__MATERIAL PROVIDED__
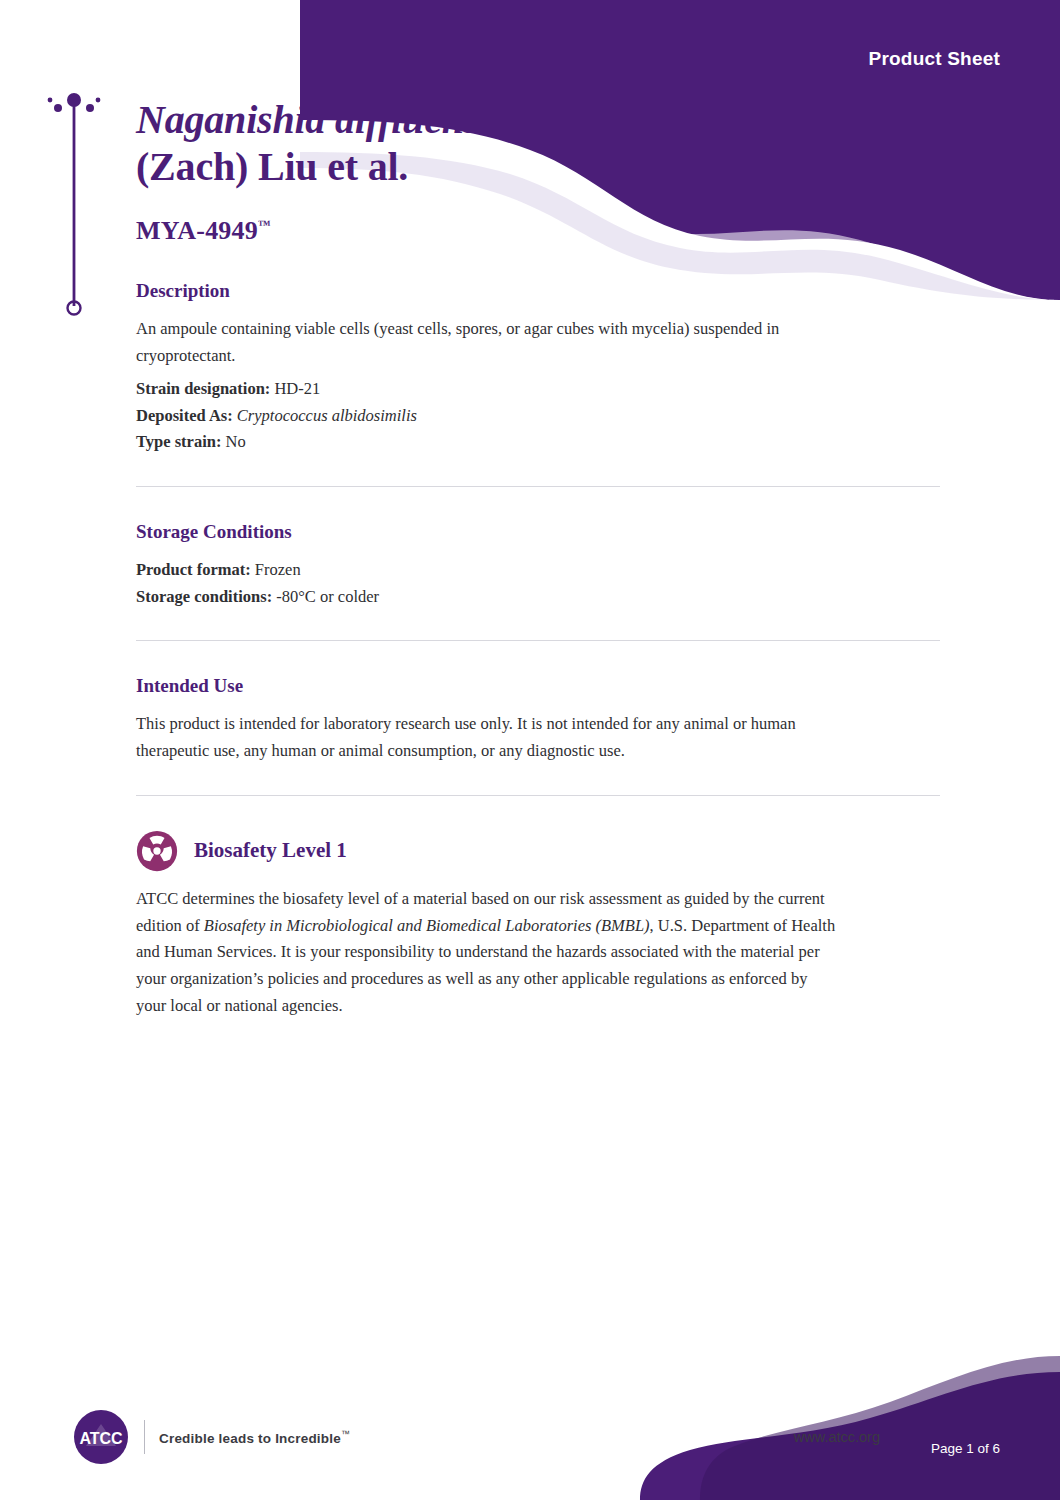Product Sheet
Naganishia diffluens
(Zach) Liu et al.
MYA-4949™
Description
An ampoule containing viable cells (yeast cells, spores, or agar cubes with mycelia) suspended in cryoprotectant.
Strain designation: HD-21
Deposited As: Cryptococcus albidosimilis
Type strain: No
Storage Conditions
Product format: Frozen
Storage conditions: -80°C or colder
Intended Use
This product is intended for laboratory research use only. It is not intended for any animal or human therapeutic use, any human or animal consumption, or any diagnostic use.
Biosafety Level 1
ATCC determines the biosafety level of a material based on our risk assessment as guided by the current edition of Biosafety in Microbiological and Biomedical Laboratories (BMBL), U.S. Department of Health and Human Services. It is your responsibility to understand the hazards associated with the material per your organization’s policies and procedures as well as any other applicable regulations as enforced by your local or national agencies.
ATCC
Credible leads to Incredible™
www.atcc.org
Page 1 of 6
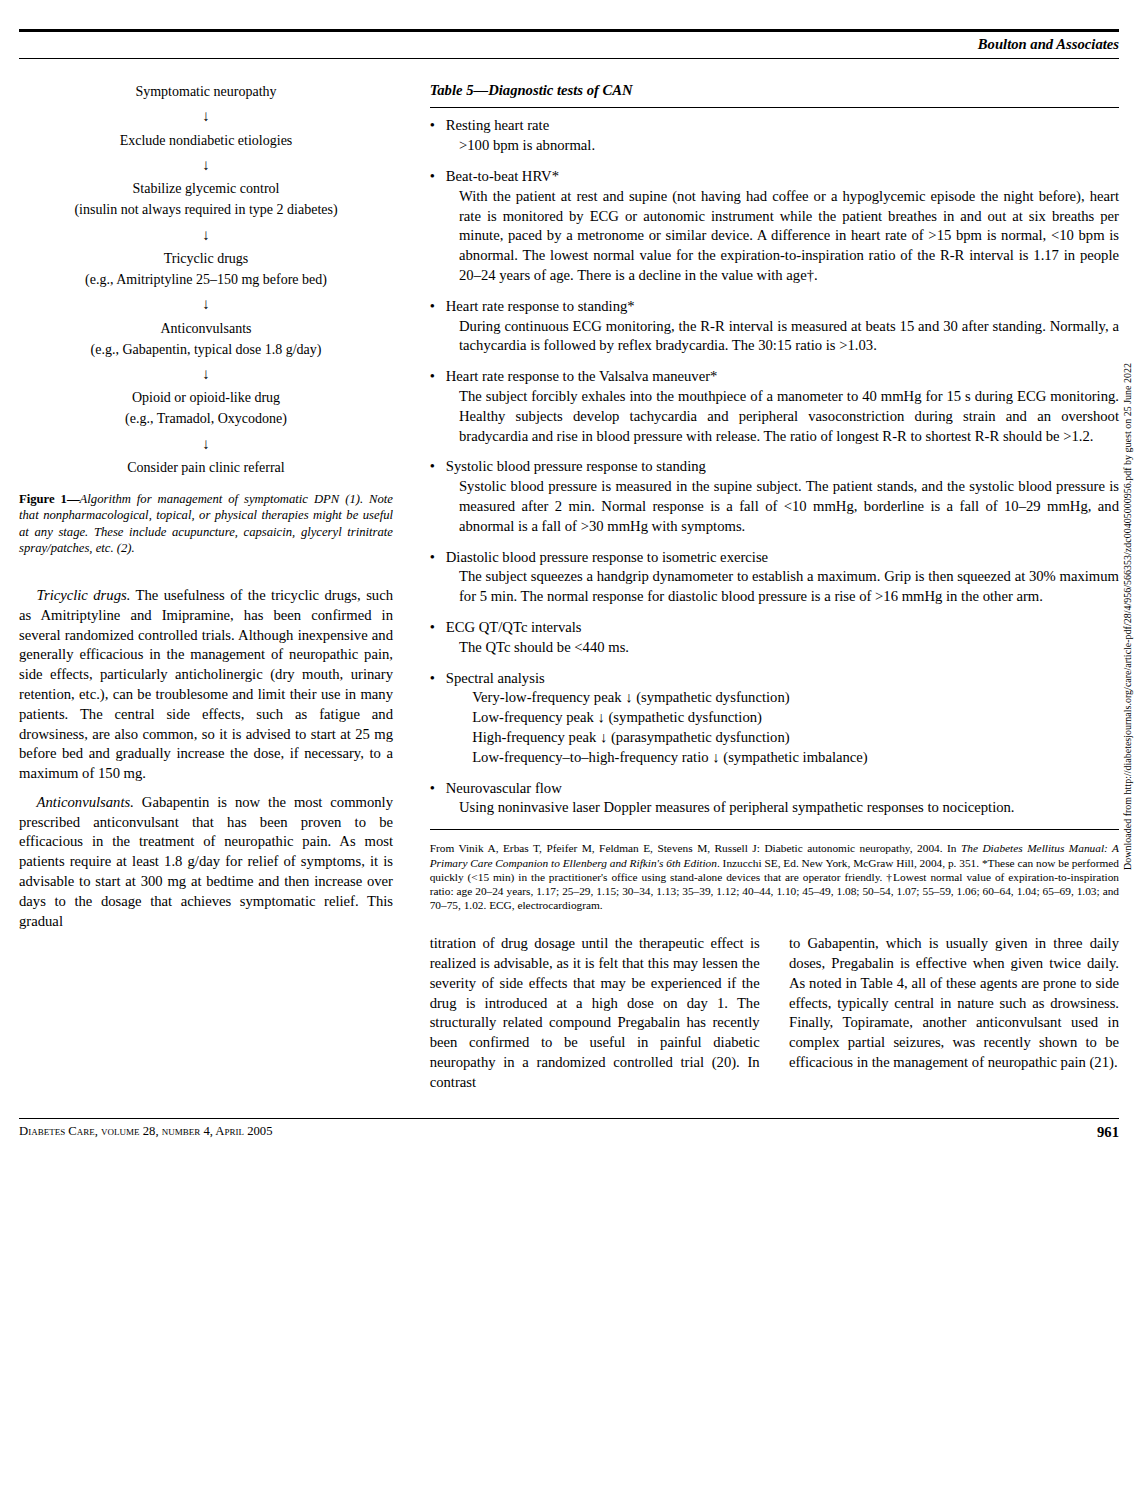Boulton and Associates
Downloaded from http://diabetesjournals.org/care/article-pdf/28/4/956/566353/zdc00405000956.pdf by guest on 25 June 2022
Symptomatic neuropathy
↓
Exclude nondiabetic etiologies
↓
Stabilize glycemic control
(insulin not always required in type 2 diabetes)
↓
Tricyclic drugs
(e.g., Amitriptyline 25–150 mg before bed)
↓
Anticonvulsants
(e.g., Gabapentin, typical dose 1.8 g/day)
↓
Opioid or opioid-like drug
(e.g., Tramadol, Oxycodone)
↓
Consider pain clinic referral
Figure 1—Algorithm for management of symptomatic DPN (1). Note that nonpharmacological, topical, or physical therapies might be useful at any stage. These include acupuncture, capsaicin, glyceryl trinitrate spray/patches, etc. (2).
Tricyclic drugs. The usefulness of the tricyclic drugs, such as Amitriptyline and Imipramine, has been confirmed in several randomized controlled trials. Although inexpensive and generally efficacious in the management of neuropathic pain, side effects, particularly anticholinergic (dry mouth, urinary retention, etc.), can be troublesome and limit their use in many patients. The central side effects, such as fatigue and drowsiness, are also common, so it is advised to start at 25 mg before bed and gradually increase the dose, if necessary, to a maximum of 150 mg.
Anticonvulsants. Gabapentin is now the most commonly prescribed anticonvulsant that has been proven to be efficacious in the treatment of neuropathic pain. As most patients require at least 1.8 g/day for relief of symptoms, it is advisable to start at 300 mg at bedtime and then increase over days to the dosage that achieves symptomatic relief. This gradual
Table 5—Diagnostic tests of CAN
Resting heart rate >100 bpm is abnormal.
Beat-to-beat HRV* With the patient at rest and supine (not having had coffee or a hypoglycemic episode the night before), heart rate is monitored by ECG or autonomic instrument while the patient breathes in and out at six breaths per minute, paced by a metronome or similar device. A difference in heart rate of >15 bpm is normal, <10 bpm is abnormal. The lowest normal value for the expiration-to-inspiration ratio of the R-R interval is 1.17 in people 20–24 years of age. There is a decline in the value with age†.
Heart rate response to standing* During continuous ECG monitoring, the R-R interval is measured at beats 15 and 30 after standing. Normally, a tachycardia is followed by reflex bradycardia. The 30:15 ratio is >1.03.
Heart rate response to the Valsalva maneuver* The subject forcibly exhales into the mouthpiece of a manometer to 40 mmHg for 15 s during ECG monitoring. Healthy subjects develop tachycardia and peripheral vasoconstriction during strain and an overshoot bradycardia and rise in blood pressure with release. The ratio of longest R-R to shortest R-R should be >1.2.
Systolic blood pressure response to standing Systolic blood pressure is measured in the supine subject. The patient stands, and the systolic blood pressure is measured after 2 min. Normal response is a fall of <10 mmHg, borderline is a fall of 10–29 mmHg, and abnormal is a fall of >30 mmHg with symptoms.
Diastolic blood pressure response to isometric exercise The subject squeezes a handgrip dynamometer to establish a maximum. Grip is then squeezed at 30% maximum for 5 min. The normal response for diastolic blood pressure is a rise of >16 mmHg in the other arm.
ECG QT/QTc intervals The QTc should be <440 ms.
Spectral analysis
Very-low-frequency peak ↓ (sympathetic dysfunction)
Low-frequency peak ↓ (sympathetic dysfunction)
High-frequency peak ↓ (parasympathetic dysfunction)
Low-frequency–to–high-frequency ratio ↓ (sympathetic imbalance)
Neurovascular flow Using noninvasive laser Doppler measures of peripheral sympathetic responses to nociception.
From Vinik A, Erbas T, Pfeifer M, Feldman E, Stevens M, Russell J: Diabetic autonomic neuropathy, 2004. In The Diabetes Mellitus Manual: A Primary Care Companion to Ellenberg and Rifkin's 6th Edition. Inzucchi SE, Ed. New York, McGraw Hill, 2004, p. 351. *These can now be performed quickly (<15 min) in the practitioner's office using stand-alone devices that are operator friendly. †Lowest normal value of expiration-to-inspiration ratio: age 20–24 years, 1.17; 25–29, 1.15; 30–34, 1.13; 35–39, 1.12; 40–44, 1.10; 45–49, 1.08; 50–54, 1.07; 55–59, 1.06; 60–64, 1.04; 65–69, 1.03; and 70–75, 1.02. ECG, electrocardiogram.
titration of drug dosage until the therapeutic effect is realized is advisable, as it is felt that this may lessen the severity of side effects that may be experienced if the drug is introduced at a high dose on day 1. The structurally related compound Pregabalin has recently been confirmed to be useful in painful diabetic neuropathy in a randomized controlled trial (20). In contrast
to Gabapentin, which is usually given in three daily doses, Pregabalin is effective when given twice daily. As noted in Table 4, all of these agents are prone to side effects, typically central in nature such as drowsiness. Finally, Topiramate, another anticonvulsant used in complex partial seizures, was recently shown to be efficacious in the management of neuropathic pain (21).
Diabetes Care, volume 28, number 4, April 2005
961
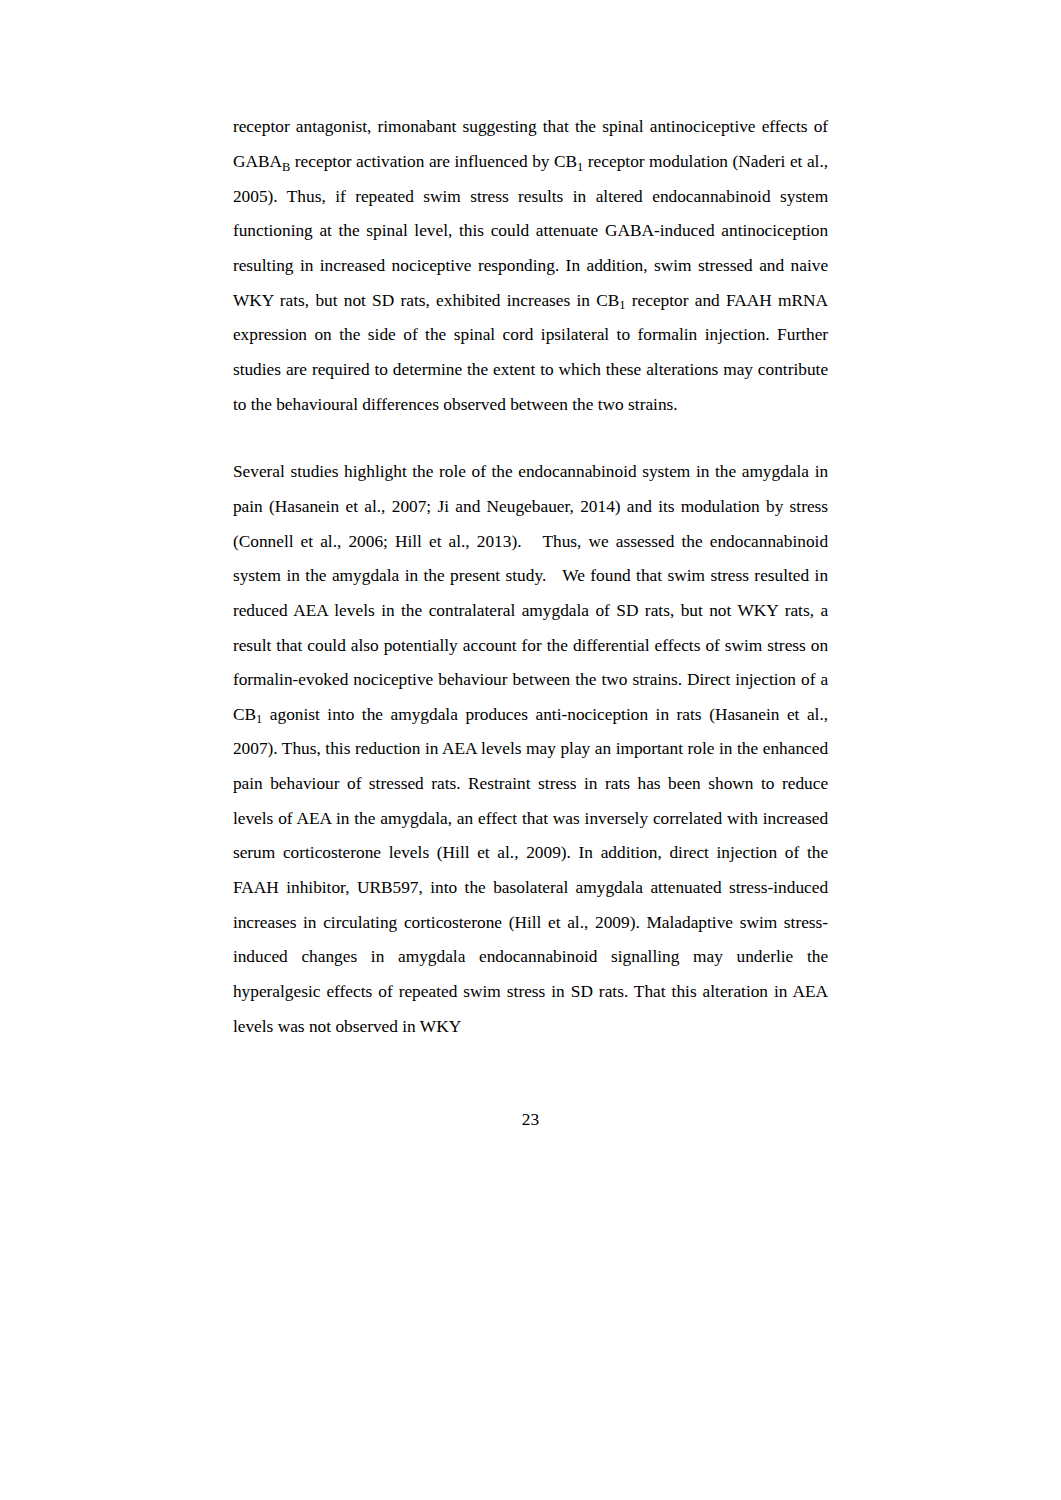receptor antagonist, rimonabant suggesting that the spinal antinociceptive effects of GABAB receptor activation are influenced by CB1 receptor modulation (Naderi et al., 2005). Thus, if repeated swim stress results in altered endocannabinoid system functioning at the spinal level, this could attenuate GABA-induced antinociception resulting in increased nociceptive responding. In addition, swim stressed and naive WKY rats, but not SD rats, exhibited increases in CB1 receptor and FAAH mRNA expression on the side of the spinal cord ipsilateral to formalin injection. Further studies are required to determine the extent to which these alterations may contribute to the behavioural differences observed between the two strains.
Several studies highlight the role of the endocannabinoid system in the amygdala in pain (Hasanein et al., 2007; Ji and Neugebauer, 2014) and its modulation by stress (Connell et al., 2006; Hill et al., 2013). Thus, we assessed the endocannabinoid system in the amygdala in the present study. We found that swim stress resulted in reduced AEA levels in the contralateral amygdala of SD rats, but not WKY rats, a result that could also potentially account for the differential effects of swim stress on formalin-evoked nociceptive behaviour between the two strains. Direct injection of a CB1 agonist into the amygdala produces anti-nociception in rats (Hasanein et al., 2007). Thus, this reduction in AEA levels may play an important role in the enhanced pain behaviour of stressed rats. Restraint stress in rats has been shown to reduce levels of AEA in the amygdala, an effect that was inversely correlated with increased serum corticosterone levels (Hill et al., 2009). In addition, direct injection of the FAAH inhibitor, URB597, into the basolateral amygdala attenuated stress-induced increases in circulating corticosterone (Hill et al., 2009). Maladaptive swim stress-induced changes in amygdala endocannabinoid signalling may underlie the hyperalgesic effects of repeated swim stress in SD rats. That this alteration in AEA levels was not observed in WKY
23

__INSTRUCTIONS TO FOLLOW__
Without including any pictures, print each record exactly.

__EXPECTED ANSWER__
Product Sheet
Naganishia diffluens
(Zach) Liu et al.
MYA-4949™
Description
An ampoule containing viable cells (yeast cells, spores, or agar cubes with mycelia) suspended in cryoprotectant.
Strain designation: HD-21
Deposited As: Cryptococcus albidosimilis
Type strain: No
Storage Conditions
Product format: Frozen
Storage conditions: -80°C or colder
Intended Use
This product is intended for laboratory research use only. It is not intended for any animal or human therapeutic use, any human or animal consumption, or any diagnostic use.
Biosafety Level 1
ATCC determines the biosafety level of a material based on our risk assessment as guided by the current edition of Biosafety in Microbiological and Biomedical Laboratories (BMBL), U.S. Department of Health and Human Services. It is your responsibility to understand the hazards associated with the material per your organization’s policies and procedures as well as any other applicable regulations as enforced by your local or national agencies.
ATCC
Credible leads to Incredible™
www.atcc.org
Page 1 of 6
Boulton and Associates
Downloaded from http://diabetesjournals.org/care/article-pdf/28/4/956/566353/zdc00405000956.pdf by guest on 25 June 2022
Symptomatic neuropathy
↓
Exclude nondiabetic etiologies
↓
Stabilize glycemic control
(insulin not always required in type 2 diabetes)
↓
Tricyclic drugs
(e.g., Amitriptyline 25–150 mg before bed)
↓
Anticonvulsants
(e.g., Gabapentin, typical dose 1.8 g/day)
↓
Opioid or opioid-like drug
(e.g., Tramadol, Oxycodone)
↓
Consider pain clinic referral
Figure 1—Algorithm for management of symptomatic DPN (1). Note that nonpharmacological, topical, or physical therapies might be useful at any stage. These include acupuncture, capsaicin, glyceryl trinitrate spray/patches, etc. (2).
Tricyclic drugs. The usefulness of the tricyclic drugs, such as Amitriptyline and Imipramine, has been confirmed in several randomized controlled trials. Although inexpensive and generally efficacious in the management of neuropathic pain, side effects, particularly anticholinergic (dry mouth, urinary retention, etc.), can be troublesome and limit their use in many patients. The central side effects, such as fatigue and drowsiness, are also common, so it is advised to start at 25 mg before bed and gradually increase the dose, if necessary, to a maximum of 150 mg.
Anticonvulsants. Gabapentin is now the most commonly prescribed anticonvulsant that has been proven to be efficacious in the treatment of neuropathic pain. As most patients require at least 1.8 g/day for relief of symptoms, it is advisable to start at 300 mg at bedtime and then increase over days to the dosage that achieves symptomatic relief. This gradual
Table 5—Diagnostic tests of CAN
Resting heart rate >100 bpm is abnormal.
Beat-to-beat HRV* With the patient at rest and supine (not having had coffee or a hypoglycemic episode the night before), heart rate is monitored by ECG or autonomic instrument while the patient breathes in and out at six breaths per minute, paced by a metronome or similar device. A difference in heart rate of >15 bpm is normal, <10 bpm is abnormal. The lowest normal value for the expiration-to-inspiration ratio of the R-R interval is 1.17 in people 20–24 years of age. There is a decline in the value with age†.
Heart rate response to standing* During continuous ECG monitoring, the R-R interval is measured at beats 15 and 30 after standing. Normally, a tachycardia is followed by reflex bradycardia. The 30:15 ratio is >1.03.
Heart rate response to the Valsalva maneuver* The subject forcibly exhales into the mouthpiece of a manometer to 40 mmHg for 15 s during ECG monitoring. Healthy subjects develop tachycardia and peripheral vasoconstriction during strain and an overshoot bradycardia and rise in blood pressure with release. The ratio of longest R-R to shortest R-R should be >1.2.
Systolic blood pressure response to standing Systolic blood pressure is measured in the supine subject. The patient stands, and the systolic blood pressure is measured after 2 min. Normal response is a fall of <10 mmHg, borderline is a fall of 10–29 mmHg, and abnormal is a fall of >30 mmHg with symptoms.
Diastolic blood pressure response to isometric exercise The subject squeezes a handgrip dynamometer to establish a maximum. Grip is then squeezed at 30% maximum for 5 min. The normal response for diastolic blood pressure is a rise of >16 mmHg in the other arm.
ECG QT/QTc intervals The QTc should be <440 ms.
Spectral analysis
Very-low-frequency peak ↓ (sympathetic dysfunction)
Low-frequency peak ↓ (sympathetic dysfunction)
High-frequency peak ↓ (parasympathetic dysfunction)
Low-frequency–to–high-frequency ratio ↓ (sympathetic imbalance)
Neurovascular flow Using noninvasive laser Doppler measures of peripheral sympathetic responses to nociception.
From Vinik A, Erbas T, Pfeifer M, Feldman E, Stevens M, Russell J: Diabetic autonomic neuropathy, 2004. In The Diabetes Mellitus Manual: A Primary Care Companion to Ellenberg and Rifkin's 6th Edition. Inzucchi SE, Ed. New York, McGraw Hill, 2004, p. 351. *These can now be performed quickly (<15 min) in the practitioner's office using stand-alone devices that are operator friendly. †Lowest normal value of expiration-to-inspiration ratio: age 20–24 years, 1.17; 25–29, 1.15; 30–34, 1.13; 35–39, 1.12; 40–44, 1.10; 45–49, 1.08; 50–54, 1.07; 55–59, 1.06; 60–64, 1.04; 65–69, 1.03; and 70–75, 1.02. ECG, electrocardiogram.
titration of drug dosage until the therapeutic effect is realized is advisable, as it is felt that this may lessen the severity of side effects that may be experienced if the drug is introduced at a high dose on day 1. The structurally related compound Pregabalin has recently been confirmed to be useful in painful diabetic neuropathy in a randomized controlled trial (20). In contrast
to Gabapentin, which is usually given in three daily doses, Pregabalin is effective when given twice daily. As noted in Table 4, all of these agents are prone to side effects, typically central in nature such as drowsiness. Finally, Topiramate, another anticonvulsant used in complex partial seizures, was recently shown to be efficacious in the management of neuropathic pain (21).
Diabetes Care, volume 28, number 4, April 2005
961
receptor antagonist, rimonabant suggesting that the spinal antinociceptive effects of GABAB receptor activation are influenced by CB1 receptor modulation (Naderi et al., 2005). Thus, if repeated swim stress results in altered endocannabinoid system functioning at the spinal level, this could attenuate GABA-induced antinociception resulting in increased nociceptive responding. In addition, swim stressed and naive WKY rats, but not SD rats, exhibited increases in CB1 receptor and FAAH mRNA expression on the side of the spinal cord ipsilateral to formalin injection. Further studies are required to determine the extent to which these alterations may contribute to the behavioural differences observed between the two strains.
Several studies highlight the role of the endocannabinoid system in the amygdala in pain (Hasanein et al., 2007; Ji and Neugebauer, 2014) and its modulation by stress (Connell et al., 2006; Hill et al., 2013). Thus, we assessed the endocannabinoid system in the amygdala in the present study. We found that swim stress resulted in reduced AEA levels in the contralateral amygdala of SD rats, but not WKY rats, a result that could also potentially account for the differential effects of swim stress on formalin-evoked nociceptive behaviour between the two strains. Direct injection of a CB1 agonist into the amygdala produces anti-nociception in rats (Hasanein et al., 2007). Thus, this reduction in AEA levels may play an important role in the enhanced pain behaviour of stressed rats. Restraint stress in rats has been shown to reduce levels of AEA in the amygdala, an effect that was inversely correlated with increased serum corticosterone levels (Hill et al., 2009). In addition, direct injection of the FAAH inhibitor, URB597, into the basolateral amygdala attenuated stress-induced increases in circulating corticosterone (Hill et al., 2009). Maladaptive swim stress-induced changes in amygdala endocannabinoid signalling may underlie the hyperalgesic effects of repeated swim stress in SD rats. That this alteration in AEA levels was not observed in WKY
23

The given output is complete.